As we previously covered in our hospital expansion guide, expanding a hospital abroad is a challenging process, but a highly rewarding one. While companies in the healthcare sector that are selling products have a far more standard expansion process – with extra attention to regulation, of course, the landscape is a little different for hospitals. Hospitals don’t usually expand like regular businesses.
Hospital expansion can come in two forms: By opening new locations (which is often done at a regional or national scale) or, if we’re expanding internationally, through partnerships up with foreign institutions. If we want to scale globally, the latter strategy will be far smoother, less costly, and have a lower risk than that of opening a hospital in another country.
An international partnership can benefit our institution, being a path to more dynamic internal processes and healthier finances. As Becker’s Hospital Review notes:
“Hospitals that are able to provide training, management and other services to foreign groups find themselves in an opportune time to expand these services. In many cases, they not only expand the mission of the organization internationally but they also provide additional revenue opportunities. However, hospitals must be willing to commit serious resources to this pursuit in order to be successful.”
But, of course, the most important benefit of international partnerships is that it also brings quality healthcare to underserved communities.
In this post, we’ll focus on the strategy behind expanding a hospital: What are the most common models for international hospital partnerships? How can we make sure an international venture can be sustainable long-term?
Partnerships Between Low-Income Countries & High-Income Countries
Usually, hospital partnerships tend to be between an institution in a Low-Income Country (LIC), and an institution in a High-Income Country (HIC).

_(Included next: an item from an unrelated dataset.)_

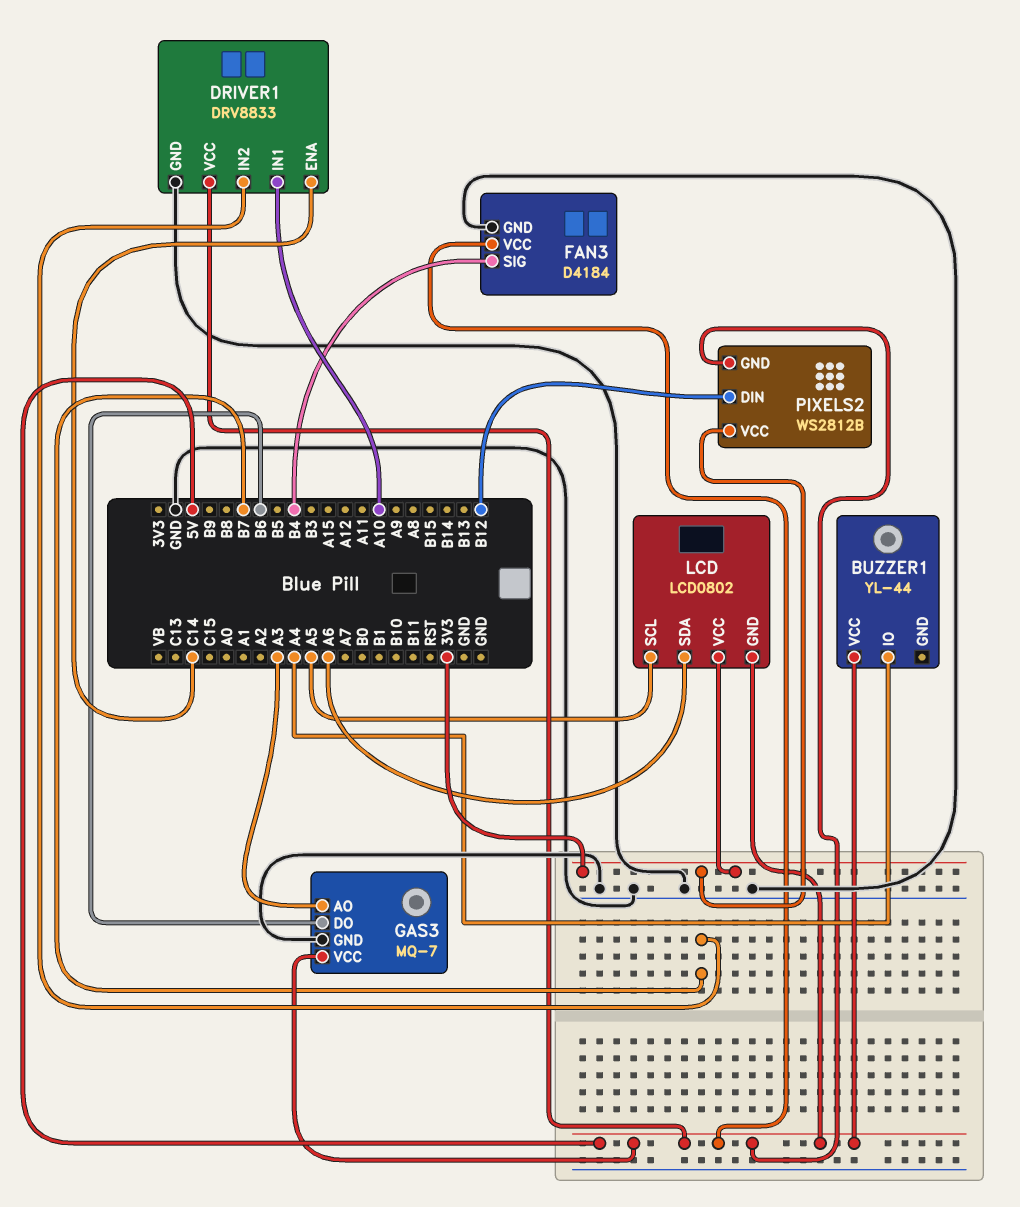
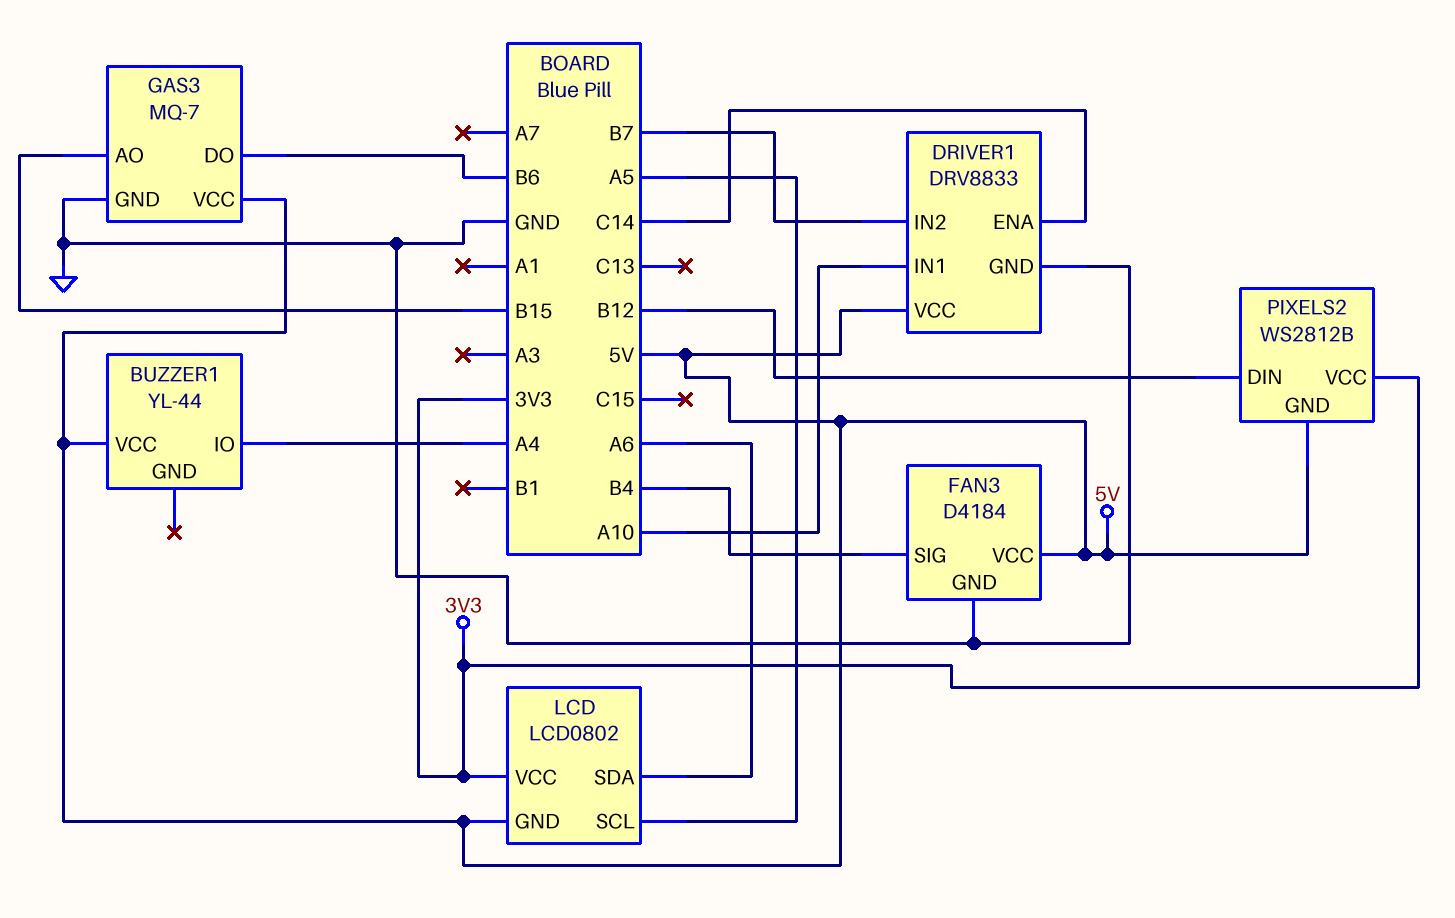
GAS3 pin AO: A3 -> B15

The HIC provides resources and transmits best practices to the LIC, for the benefit of its population, while the LIC transmits knowledge and best practices to the HIC, while preventing eventual workforce shortages, and serving as an innovation-focused partner.
These partnerships usually serve as opportunities for both partners to learn from each other. It’s reported that HIC industry partners better learn to measure outcomes and be willing to adjust and to exercise cultural awareness. Meanwhile, LIC industry partners tend to learn to be pragmatic in their research and to simplify processes whenever possible. Both institutions, in their own way, have lots to learn from each other, so it’s always important to design a partnership plan that can benefit both parties.

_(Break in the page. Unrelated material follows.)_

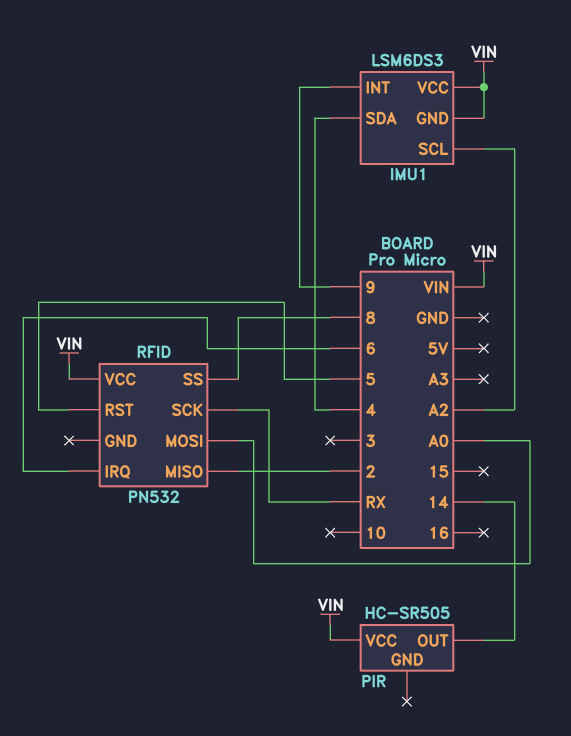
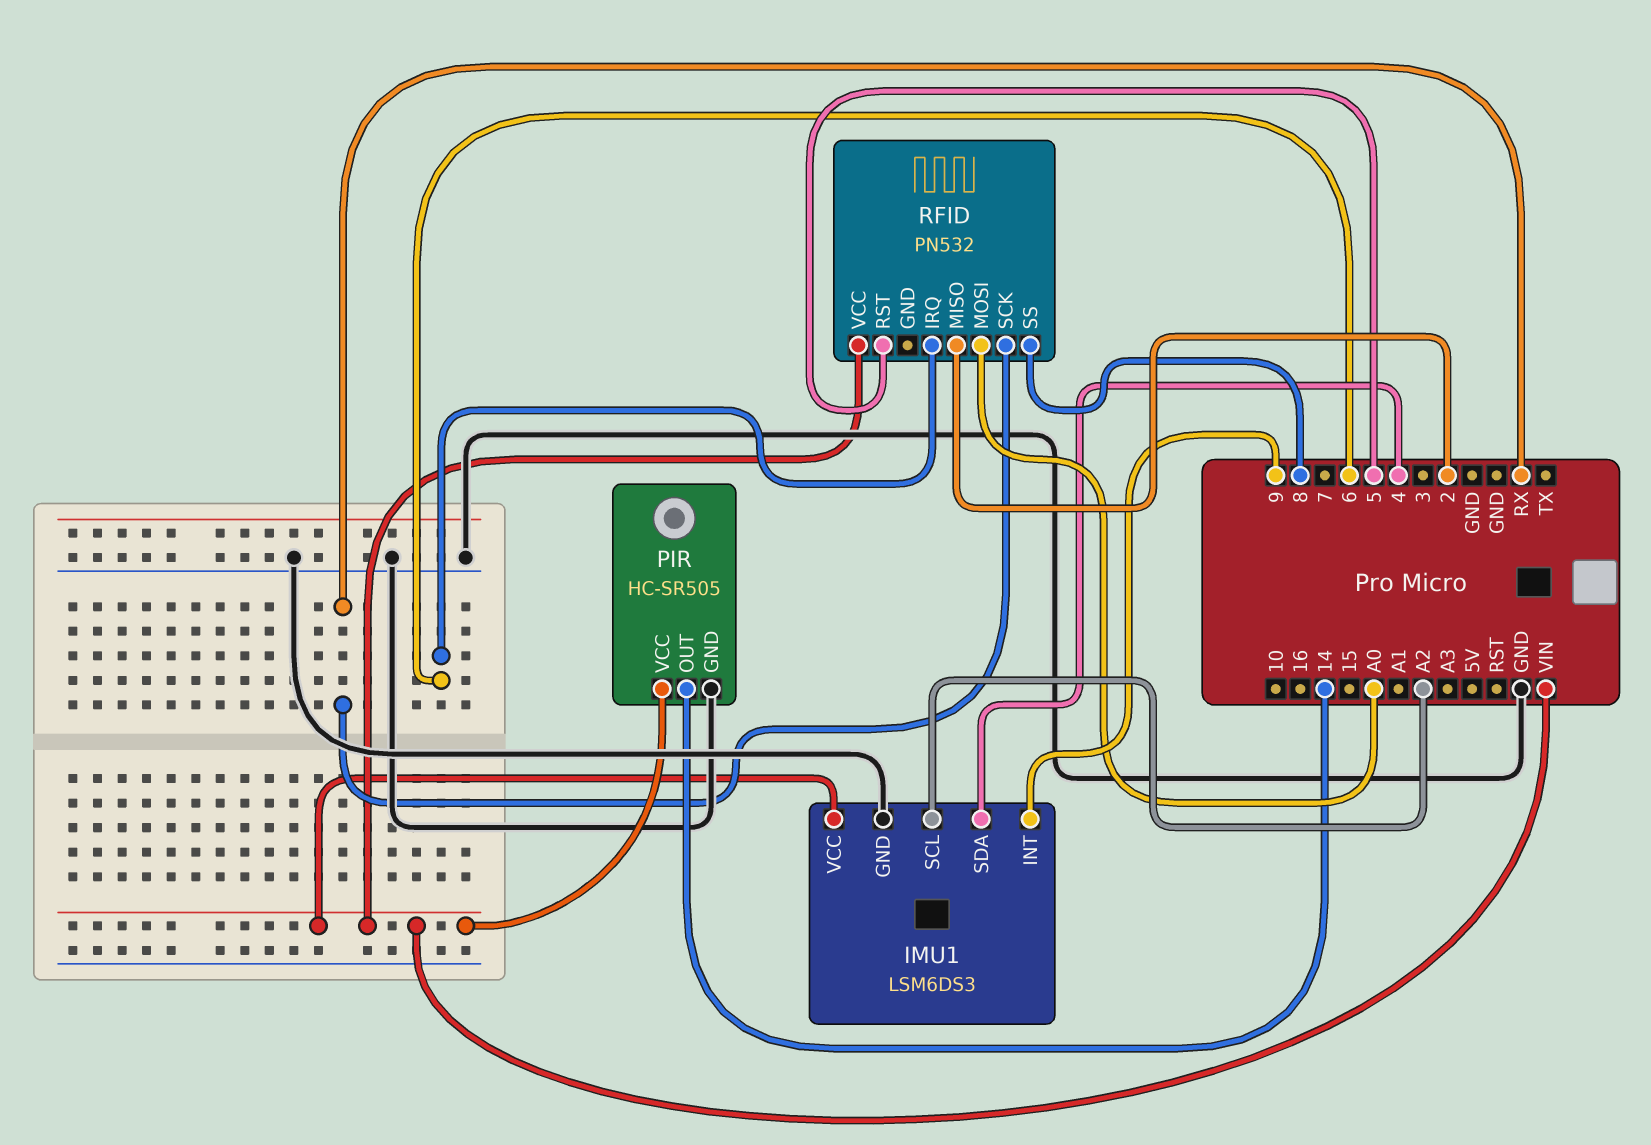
IMU1 pin GND: VIN -> GND
PIR pin GND: none -> GND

We can consider potential partnership models between LICs and HICs, according to three categories: “Low resource commitment” models, “Moderate resource commitment models”, and “High resource commitment models”.

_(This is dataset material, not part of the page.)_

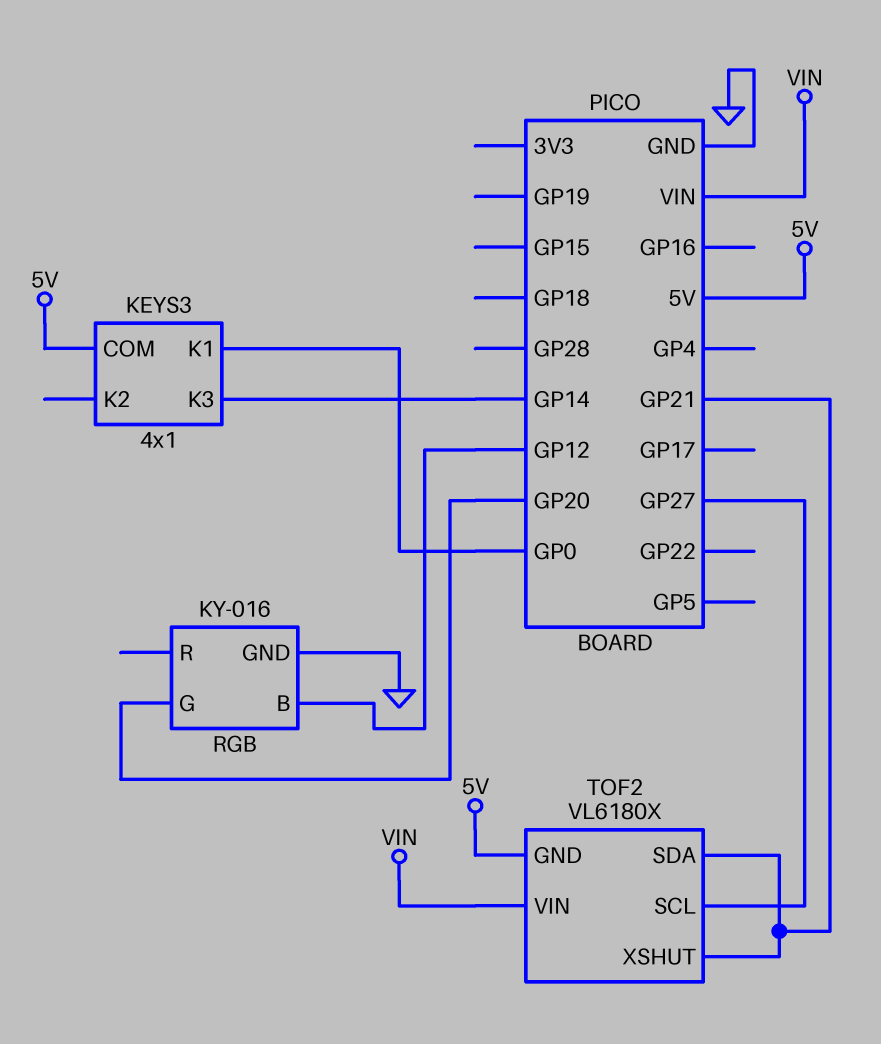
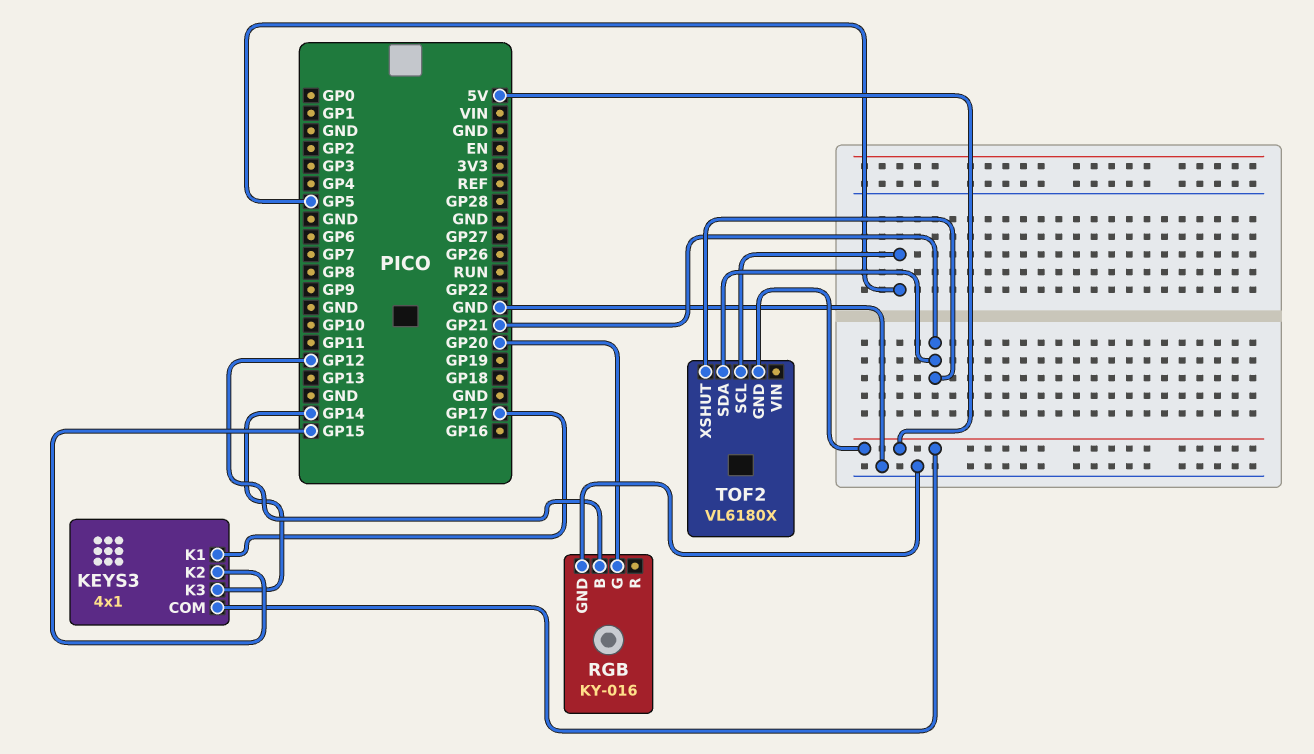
KEYS3 pin K1: GP0 -> GP17
KEYS3 pin K2: none -> GP15
TOF2 pin SCL: GP27 -> GP5
TOF2 pin VIN: VIN -> none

Three Models for Expanding a Hospital
Low resource commitment models tend to focus on providing extra training to professionals in a foreign institution, through an exchange program.
Moderate resource commitment models are focused, not only on providing extra training but also on reimagining and refining processes to address imperative healthcare problems in the Low Income Country. These efforts are often carried out by several hospitals that focus on research, united under an institution such as the World Health Organization. An example of a moderate resource commitment is the African Partnership for Patient Safety.
A high resource commitment model will also involve working through a larger organization, and focusing on solving a wide-scale public health problem.
But, what if we want to connect to another institution from abroad, with no mediators, and offer them our consulting and management services?
Hospital Consulting and Management Services
A reputable institution can find a new source of revenue in providing consulting and management services for foreign hospitals. But, as Robert W. Courtney notes, this can limit our partnership to a very reduced period. Eventually, our international partner might feel like the problems we were there to fix have already been fixed.
It’s also very important, especially if it’s your institution’s first time providing this sort of service at this scale, to define success in clear terms, and to account for external factors that might hinder it. Make sure the negotiation and contractual stages are carried out by professionals who are experienced in this sort of project. If they’re not already in your team, bring them onboard. You should also rely on a reputable healthcare translation services provider to translate all sensitive documentation and, eventually, patient orientation material.
A Clear Diagnosis Is Key
When picking a partner and designing a strategy, we must consider both internal and external factors. What’s the regulatory environment in our target locale? Will we have to import tools? At what cost?
Which problems is our ideal partner-facing, and how could we help them? Do we have the resources to do it? Is this sustainable long-term, or are we focused on a specific, time-sensitive goal? Will it be beneficial to our organization, or will it put a financial strain on us with no guaranteed benefits?
Proper planning is at the heart of all successful expansion efforts. Knowing your organization, its needs, and its goals, is as important as it’ll be to know your partner’s.